Ghostkeeper and more...

Had some nice email over the wk-end about Ghostkeeper, seems that it's doing very well for Code Red so far.

One of the reasons Bill at Code Red decided to sell direct rather than through a distributor is basically because distributors can really rip you off. My initial experience was with a company called International Cinema Marketing, out of NYC.

That's when I learned one single thing; they will take your money. In fact you don't look for a company that will be be dishonest, you look for one that will be the least dishonest.

But a distributor will always say "we're selling your movie".

And they're right. But what they don't say is how they decided on the "expenses" necessary to sell the movie. That might mean taking a buyer for an expensive dinner, or flying their partner/wife/husband or friend to Cannes along with them.

And you pay for it.

So why do you allow it?

You have no choice. Their expenses are so complicated on paper that it's almost impossible to find the real cost. This is why you often see bigtime producers and directors sue the major studios for money owed to them.

And it becomes a matter as to who can stretch it out longer in the courts.

Having said that, while Code Red gave me a good deal, it remains to be seen how much that deal will cost me. To their credit, they did find the 35mm prints and they were very helpful in helping to put the commentary together.

But distribution is changing and for the better, what with streaming video ready to take over from DVDs just as quickly as DVDs took over from VHS. It's getting harder for studios and sales agents to hide their expenses. The greater problem is the rampant copying of movies that is killing the studios.

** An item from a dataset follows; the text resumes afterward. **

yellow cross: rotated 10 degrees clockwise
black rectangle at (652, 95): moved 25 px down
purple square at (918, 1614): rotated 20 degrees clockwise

I know I have written about how surprised I was with Ghostkeeper's sudden revival but it continues to amaze me. It was the last thing I ever expected.

And I have written a sequel of sorts as most of you know, but getting it financed is a tough one. John Holbrook, the DP from the original GKPR came up with a crew budget that's pretty good, and for under $1 million.

The original GKPR was filmed for around $650,000, which is the equivalent of $1.4 million today. But with new DV cameras it can be made quite well for a lower budget.

Got some nice comments in the previous blog, which always makes the day a little brighter.

And what else today?

A company is interested in Deadhead, a story about 8 people flying on a jetliner destined for the bone yard when strange, ghostly things begin to happen.

This from a guy who writes Hallmark movies?

But there's nothing like a good ghost story at 32,000  feet.

1 comment:

  1. Well if this selling model gets more money to the filmakers themselves then I'm all for it.
    All the best in your future endeavours.